La Réveillée
Photo : 1975 – Premier rassemblement de la Réveillée, avec les descendants des gentilshommes verriers du Sud Ouest, en Ariège, au Mas d’Azil (ici : déjeuner à Coudère)
« La réveillée » correspond à la période de l’année pendant laquelle les fours de verrier sont allumés.
L’association La Réveillée réunit depuis 1975 les descendants des gentilshommes verriers du Sud Ouest des cinq familles de Robert, de Grenier, de Verbizier, de Suère et de Riols de Fonclare.
Elle a pour but de resserrer les liens entre ces familles pour un épanouissement personnel et collectif, de faire profiter la collectivité familiale, régionale ou européenne de la richesse spirituelle, culturelle ou technique du patrimoine de ces familles, centrés sur « l’Art et Science de Verrerie ».
Qui étaient les gentilshommes verriers ?
L’Ancien Régime de la France se divisait en trois ordres politiques et juridiques, les deux ordres privilégiés du clergé et de la noblesse, puis l’ordre des roturiers, nommé le tiers-état.
Voir plus...
La vocation de la noblesse était de fournir au roi ou au prince les officiers combattants dont l’armée avait besoin en temps de guerre. Cette condition nobiliaire était héréditaire et les gentilshommes « d’extraction noble », c’est-à-dire fils d’un noble, se vouaient au service armé du roi. Ce qui signifie a contrario que le premier anobli dans un lignage n’était pas gentilhomme, mais pouvait transmettre à sa descendance l’état de noblesse; et que les femmes de la noblesse, ne se destinant pas au service armé, n’étaient pas de « gentilles femmes ». Les gentilshommes devaient porter en public l’épée ou le poignard au côté, pour manifester leur capacité de répondre sur le champ à l’appel du souverain sous les armes. Dans quelles conditions les artisans du verre ont-ils été anoblis, entre le XIVème et le XVème siècles, alors que leur métier était assez peu militariste?
La légende voudrait que certains nobles ayant servi le roi aux Croisades, mais y ayant aussi perdu leur fortune, auraient été récompensés par le roi Saint-Louis (1214-1270) de leurs bons et loyaux services avec l’attribution du privilège héréditaire de souffler le verre. Cette légende avait sans doute l’intérêt de s’accorder avec l’idéologie militariste de la noblesse d’épée.

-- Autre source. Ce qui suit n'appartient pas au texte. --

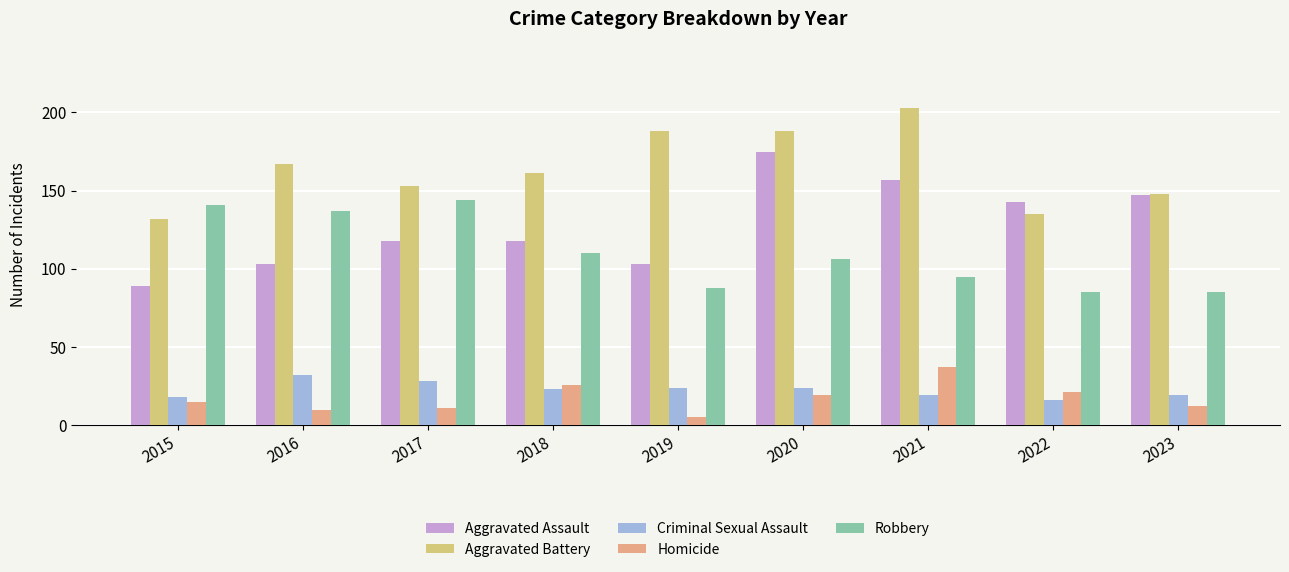

Are the bars grouped side by side (vs. stacked)?

Yes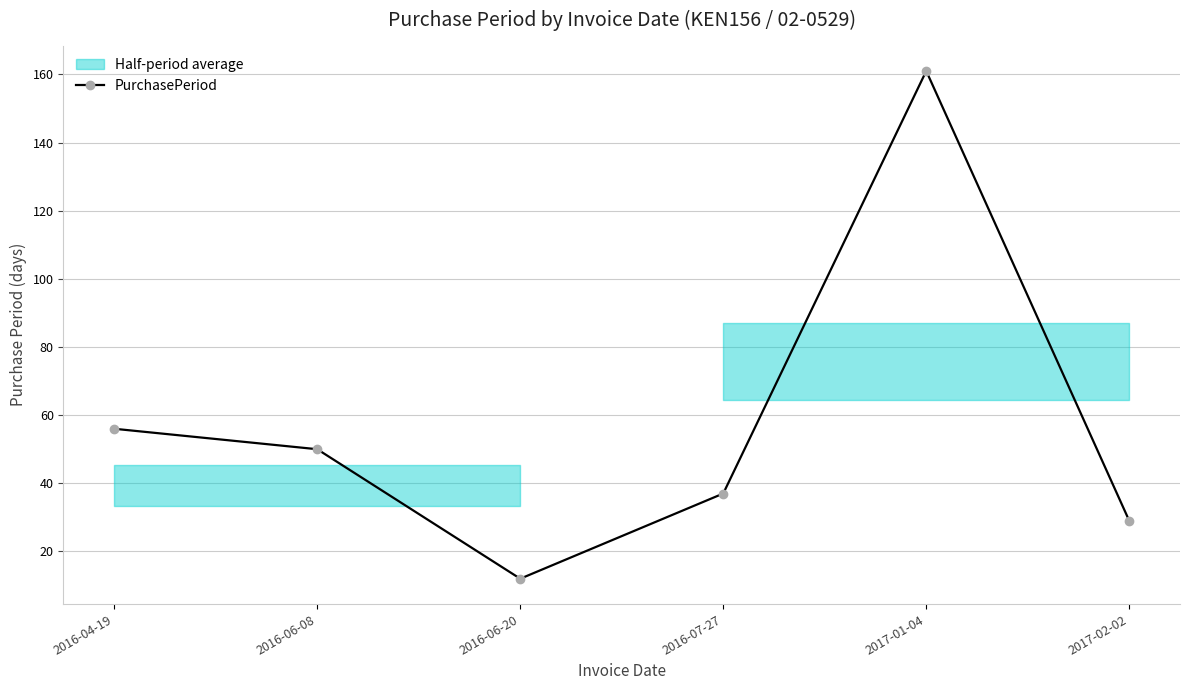

How many data points are above 50?

2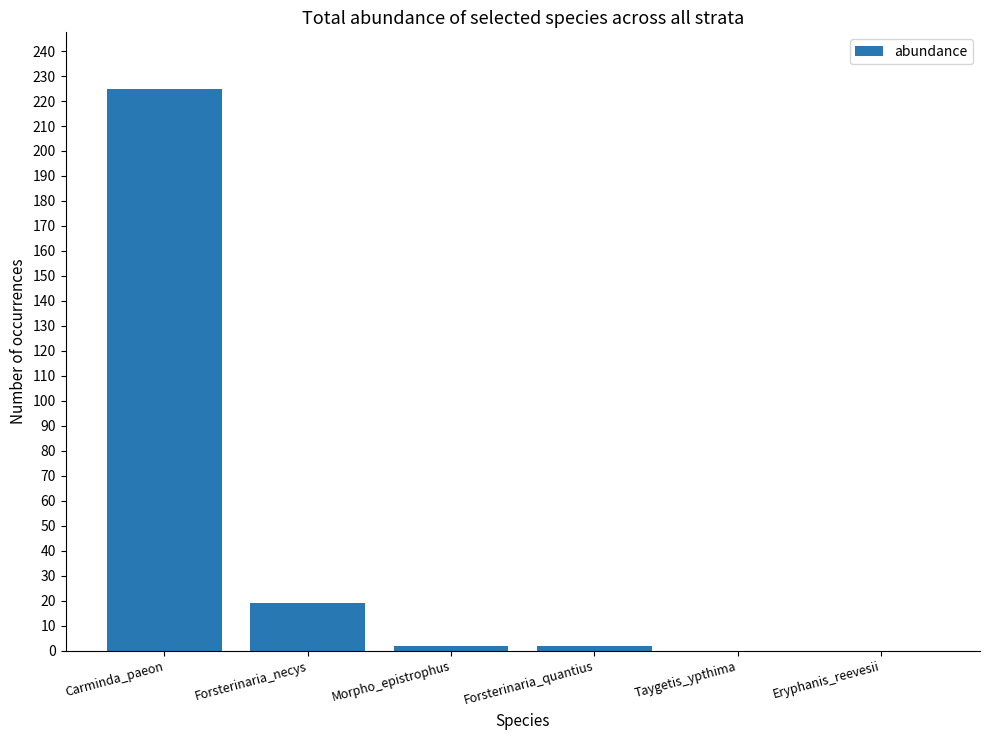

True or false: the data shows 0 at Eryphanis_reevesii.

True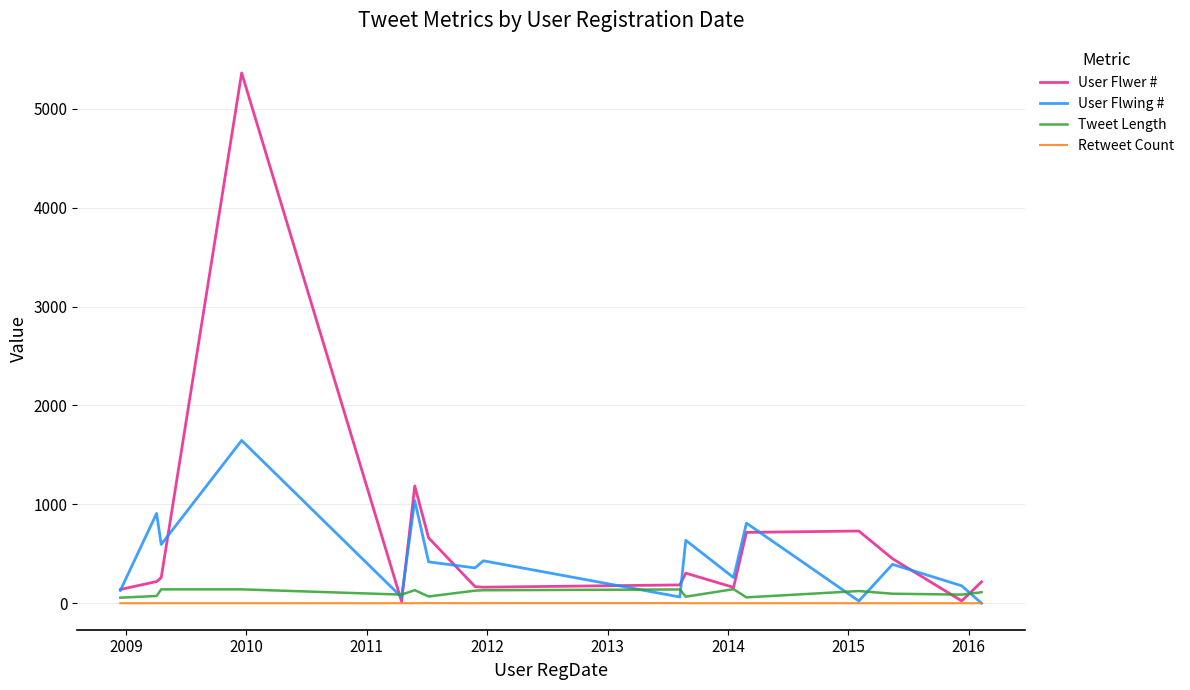

What is the highest value of the Tweet Length series?

142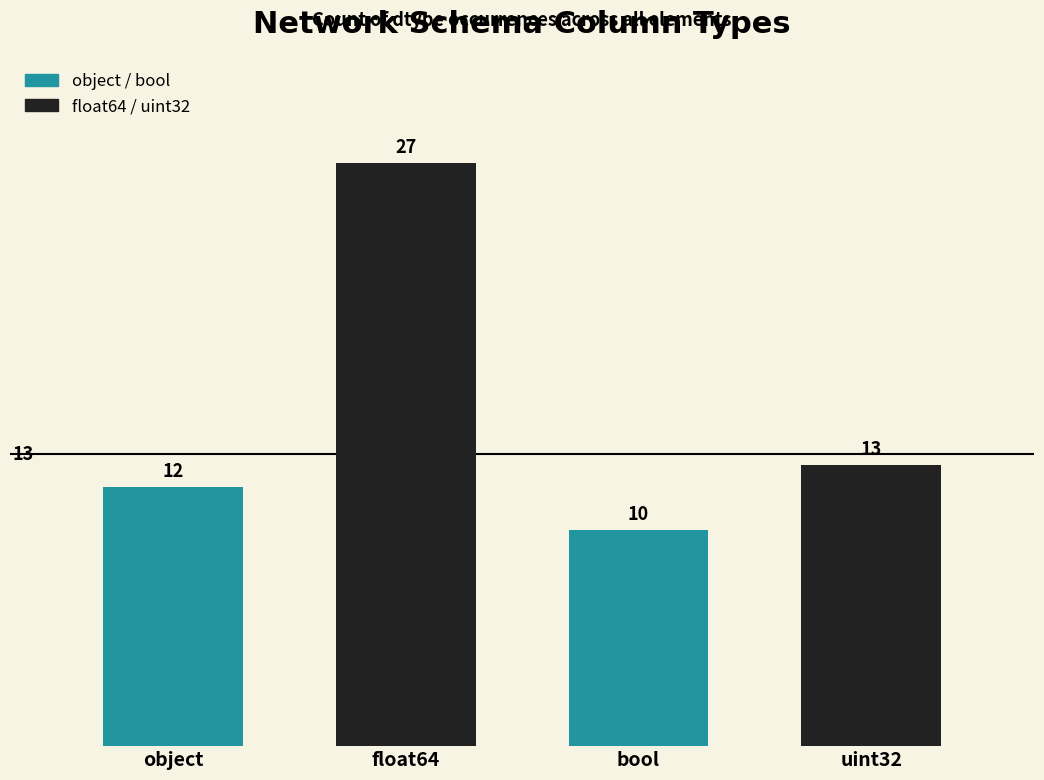

List the labels in order of value, largest first.

float64, uint32, object, bool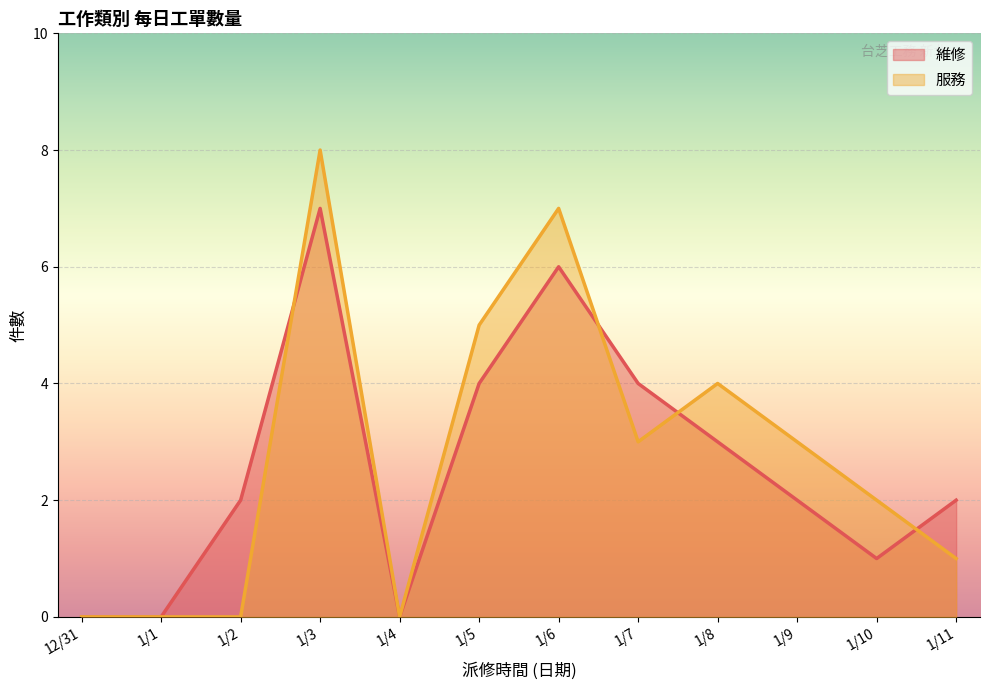

True or false: 維修 has a value of 2 at 1/2.

True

Mais elle faisait remonter l’anoblissement des verriers avant les années 1270, date de la mort de Louis IX en Tunisie; et surtout elle n’est documentée par aucun texte, ni aucun fait précis, sauf une harangue tardive de 1753. Nous ne saurions la retenir, en soupçonnant un anachronisme. On peut seulement noter que les armes de certaines lignées de gentilshommes verriers portent le croissant de lune, symbole des Croisades; et on est en droit de supposer que certains de leurs ancêtres languedociens auraient pu, en effet, servir en armes dans ces expéditions orientales.
Il est plus probable que l’anoblissement des verriers a résulté des nouvelles conditions économiques qui ont prévalu après 1340 dans les campagnes françaises. Jusqu’alors, il n’existait de vitreries qu’à l’intérieur des villes, encore de taille modeste et aux constructions espacées, ou parfois dans l’enceinte des monastères, par exemple les ateliers de vitrail qui fournissaient les verrières des basiliques. Leurs artisans ne semblent pas avoir été nobles. Existait-il cependant des verreries sylvestres ? A l’époque les campagnes n’étaient pas sûres; on résidait plutôt auprès des forteresses; les forêts étaient même infestées de brigands; les verreries auraient été exposées aux attaques. En effet, jusqu’au XIVème siècle, les lieux boisés gardaient le régime du « saltus » romain, ouvert à tous ; et d’ailleurs la notion même de forêt, venant du latin « foras », signifiant « dehors », les excluait des lieux civilisés. Ainsi ouvertes, elles étaient peuplées anarchiquement de gens de toute sorte ainsi parfois que de mystérieux ermites ; et la production de verres ou bouteilles de luxe en était très vraisemblablement absente. On buvait alors dans des écuelles de bois ou des gobelets d’étain!
Par la suite seulement, la densification des villes et les risques d’incendie obligent à expulser les fours vers les campagnes. Mais il vaudra mieux que les desservants des fours dans les forêts obscures soient armés et sachent se défendre militairement.